Facilitating Work in Archaeology
Important questions that archaeologists ask themselves are: Where exactly was a fragment found? How many tablets were there? In the past, researchers kept excavation diaries to record information about an archaeological site. "The problem with this is that everyone used their own system and their own abbreviations. What researcher A calls site A, researcher B calls site B, and they actually mean the same place," says Döpper. The aim is to analyse the diaries and digitally standardise the information obtained from them in the portal. This will provide users with more detailed information about the location where the tablets were found.
The team also wants to make it easier to categorise ceramic shards into specific types.

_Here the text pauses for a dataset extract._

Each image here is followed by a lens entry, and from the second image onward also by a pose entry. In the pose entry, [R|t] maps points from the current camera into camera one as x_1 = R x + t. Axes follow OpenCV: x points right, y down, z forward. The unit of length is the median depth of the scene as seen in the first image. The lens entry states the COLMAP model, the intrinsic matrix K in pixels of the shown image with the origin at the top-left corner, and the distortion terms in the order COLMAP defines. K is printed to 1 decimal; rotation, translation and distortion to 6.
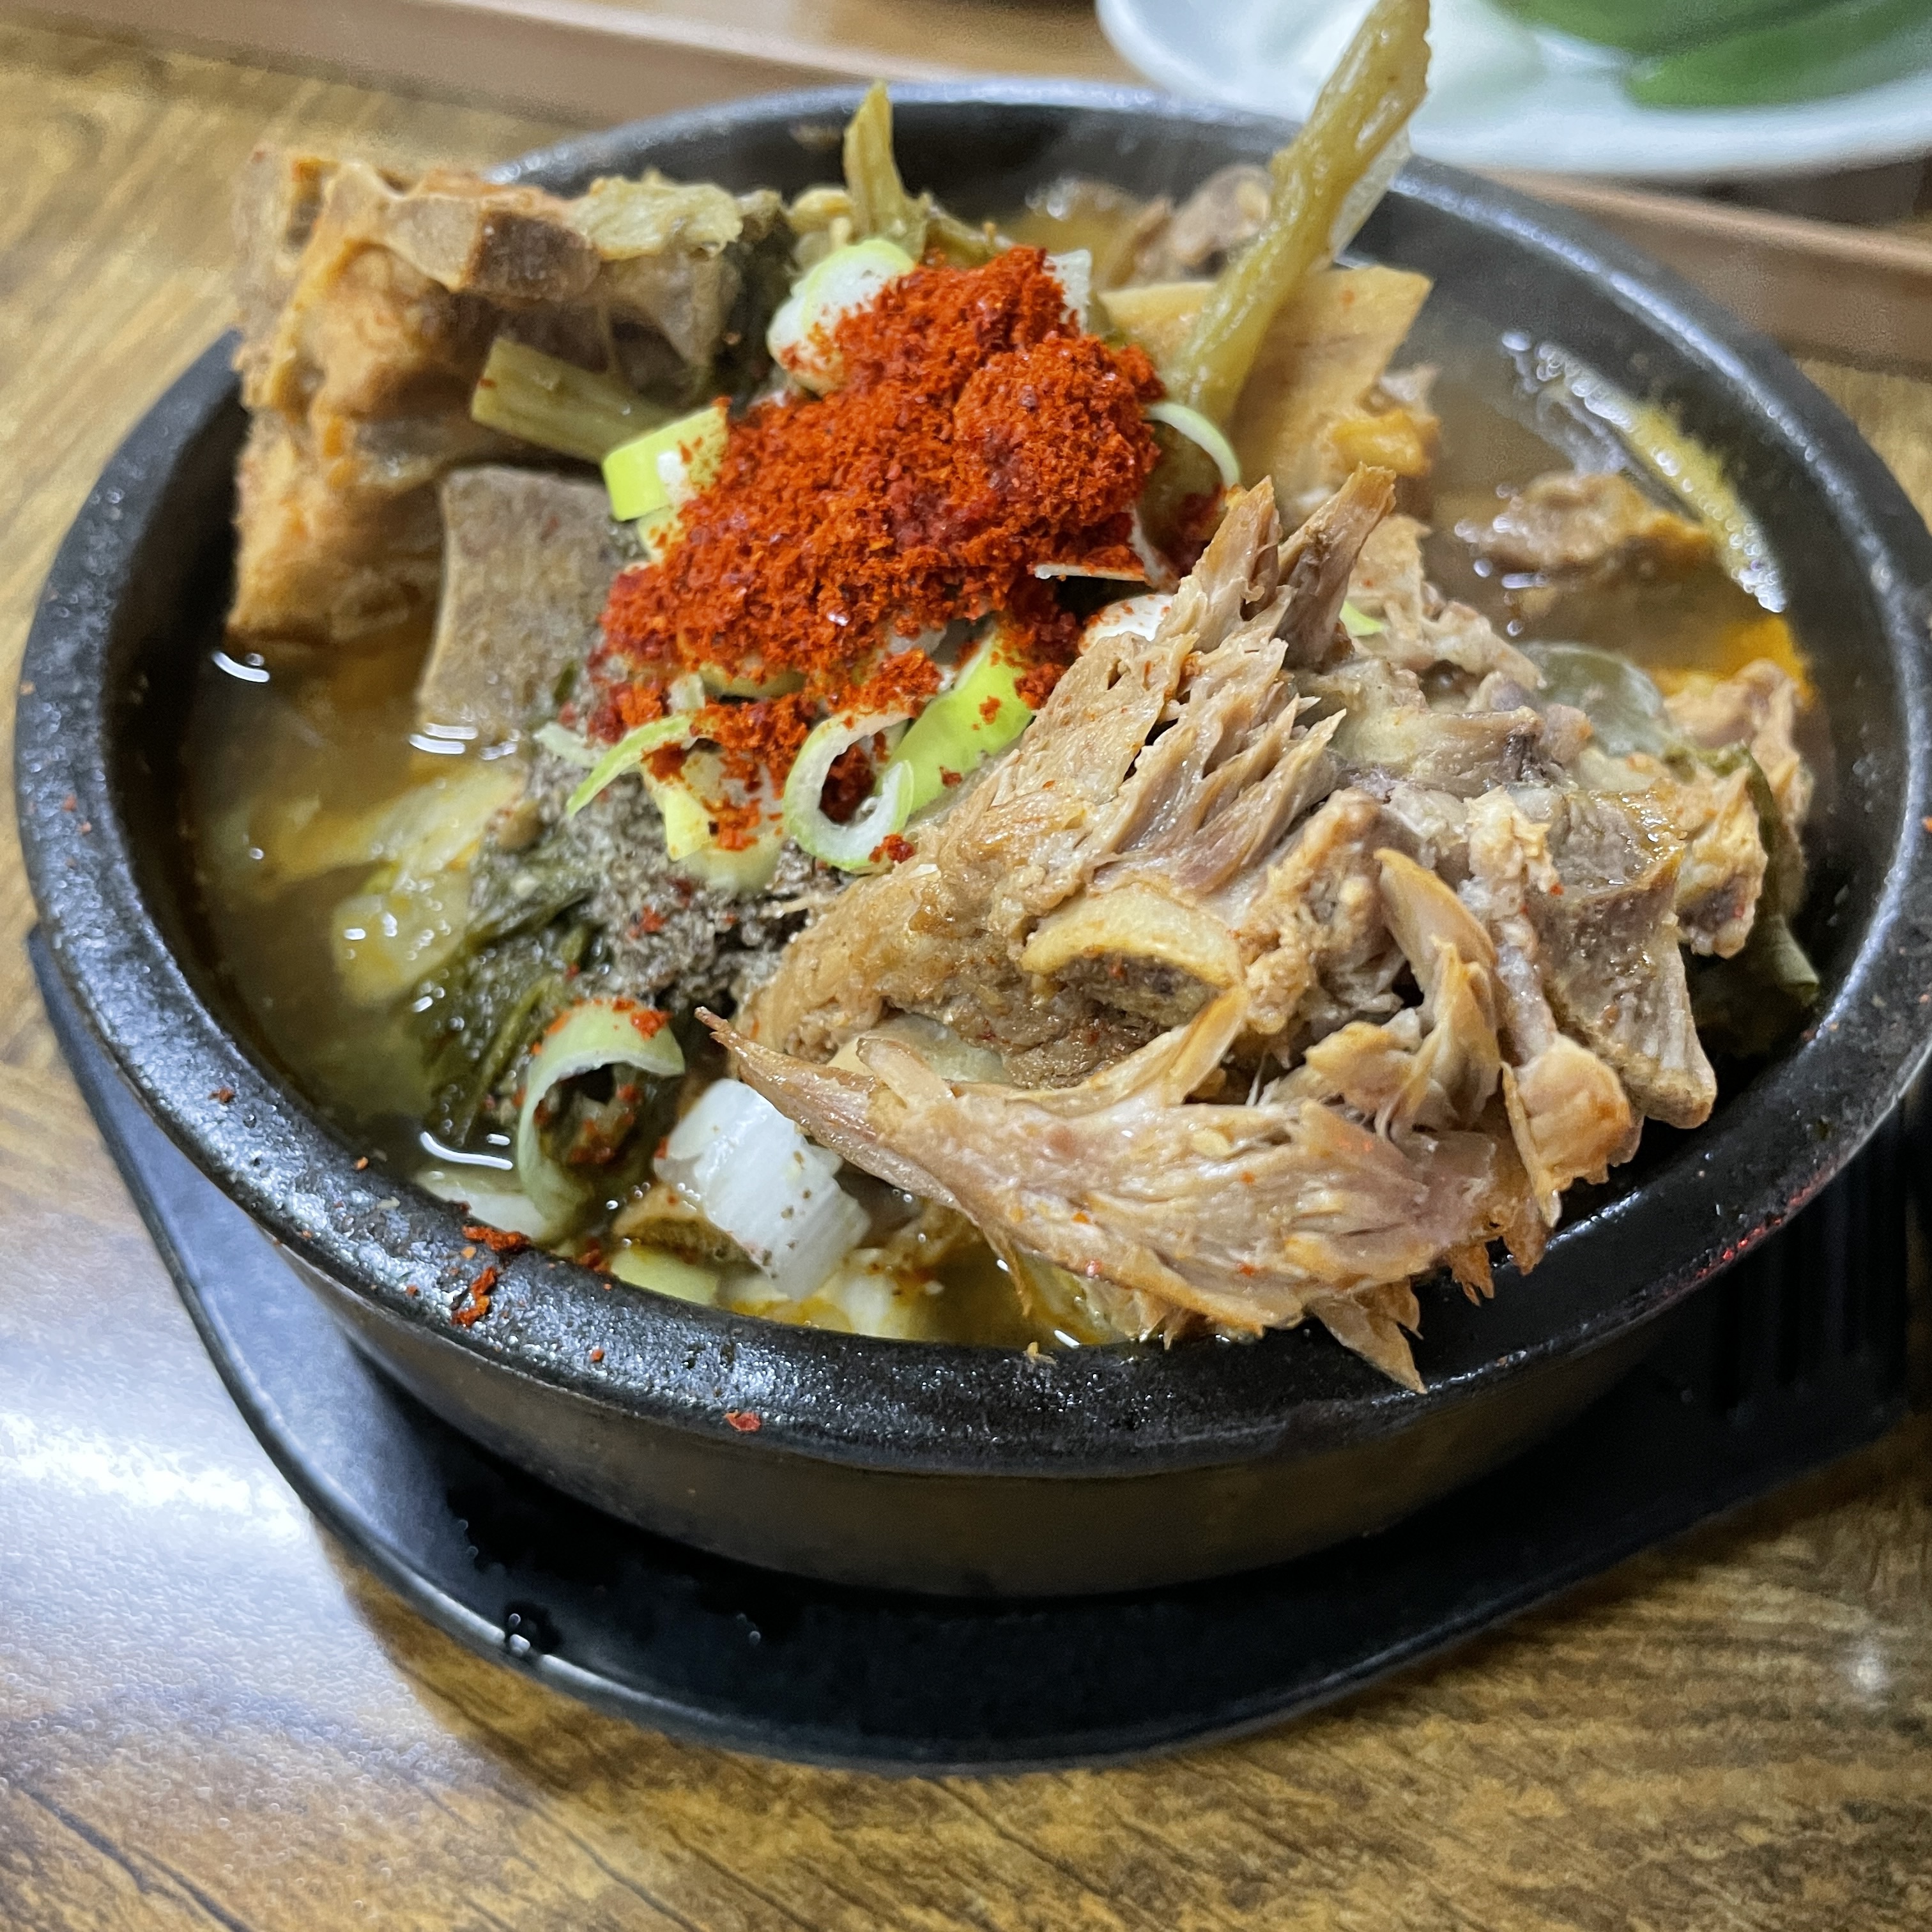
lens RADIAL K [[2029.7, 0, 970.0], [0, 2029.7, 912.7], [0, 0, 1]] dist [0.101687, -0.182325]
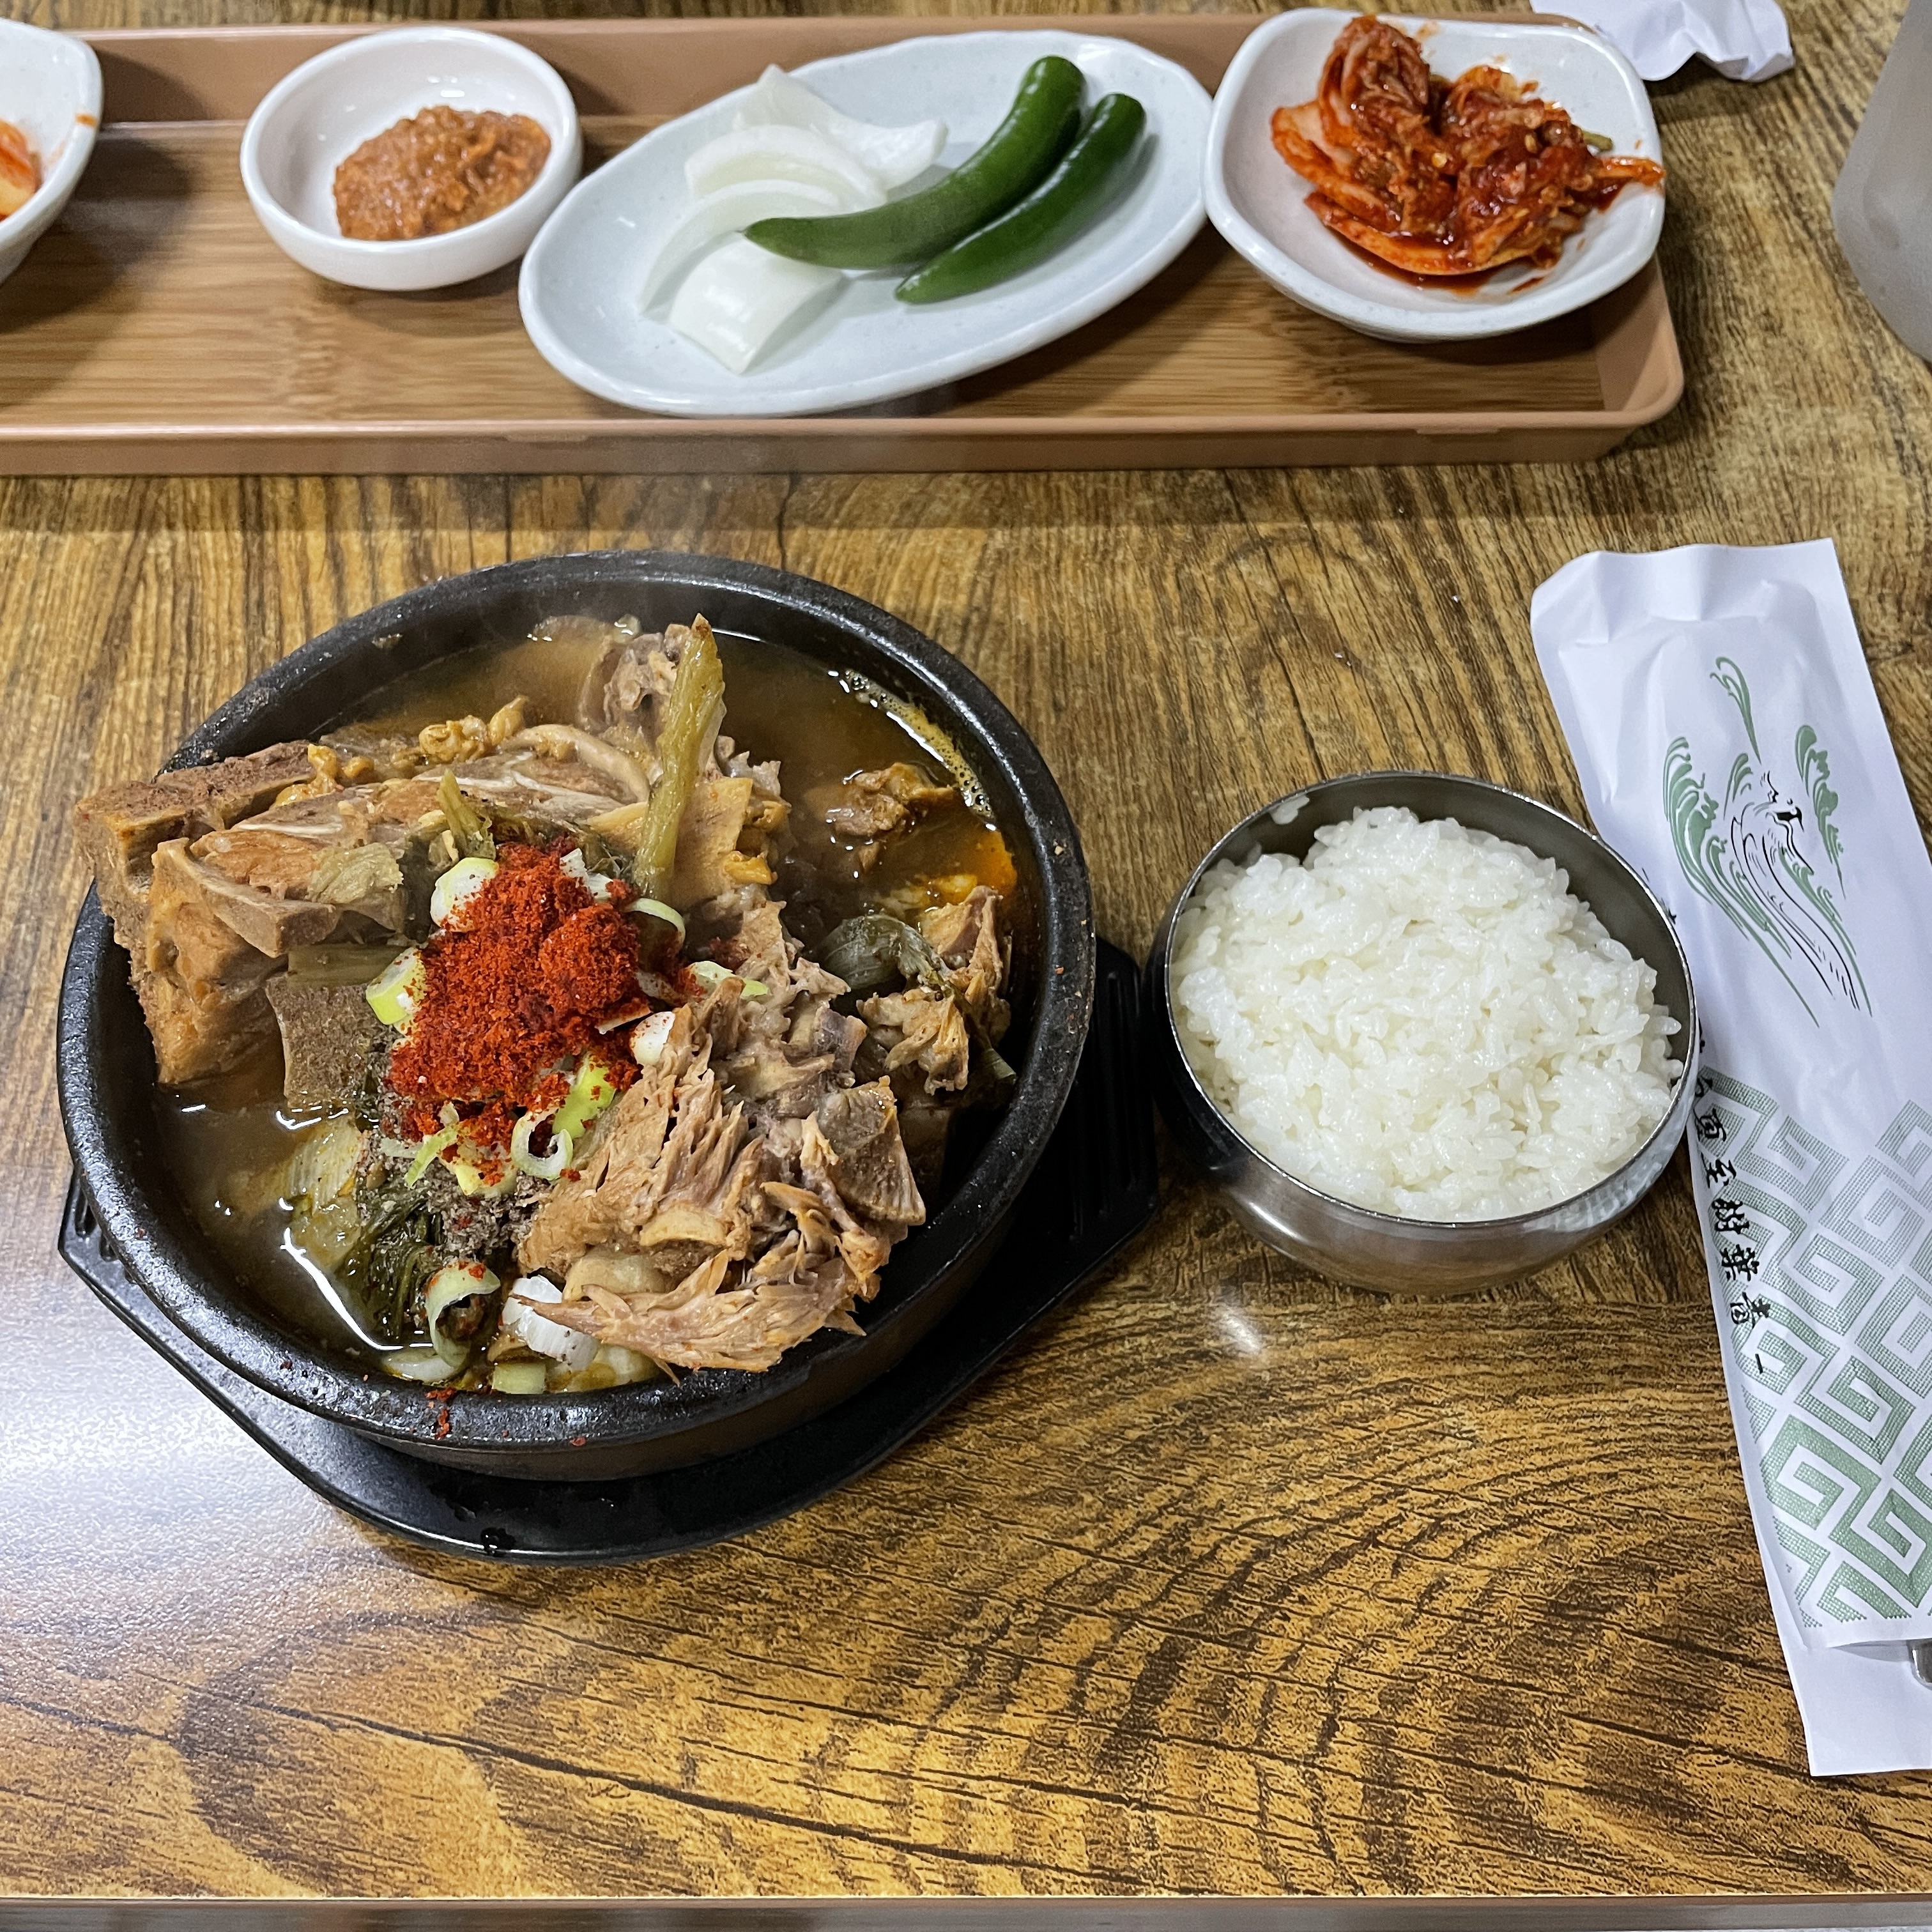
lens RADIAL K [[2029.7, 0, 970.0], [0, 2029.7, 912.7], [0, 0, 1]] dist [0.101687, -0.182325]
pose [[0.952870, -0.276595, 0.124634, 0.161850], [0.255063, 0.952825, 0.164520, -0.508035], [-0.164260, -0.124977, 0.978468, -1.079731]]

The shape helps to determine when a vessel was created. This process is usually carried out manually. "Even though digital approaches already exist, they are often still flawed. For example, some systems take the preserved length of a sherd as the most important feature for classification. However, this is only a random result of the preservation," says the junior professor. The JMU researchers want to eliminate such deficits in order to automate the process of typologisation.
Further Information
The Volkswagen Stiftung is funding the project with 250,000 euros. The starting point is an existing grant from the foundation in the "World Knowledge: Structural Support for Small Subjects" programme. The project was launched on 1 October 2025 and will run for two years.
The scientific research into Boğazköy-Ḫattuša is taking place as part of an international long-term project led by the German Archaeological Institute - Istanbul Department, with which Würzburg Ancient Near Eastern Studies has been collaborating for many years.
More information on research into the Hittite capital can be found on the DAI website
About the Hethitologie-Portal Mainz
The Hethitologie-Portal Mainz is hosted by the JMU Computer Centre and is one of the leading digital infrastructures in Ancient Near Eastern Studies: for almost 25 years now, it has been providing digital text editions, media, databases and much more in open access.
From 2001 to 2007, the portal was created with funding from the German Research Foundation and has since become the digital home of numerous research projects with various sponsors in cooperation with the Academy of Sciences, Humanities and Literature Mainz. Professor Daniel Schwemer has been in charge of the portal as a leading member of the directorate since 2015. The portal primarily contains Hittite text editions, but also bibliographical and genealogical databases as well as media databases with drawings, photos and 3D models of cuneiform texts.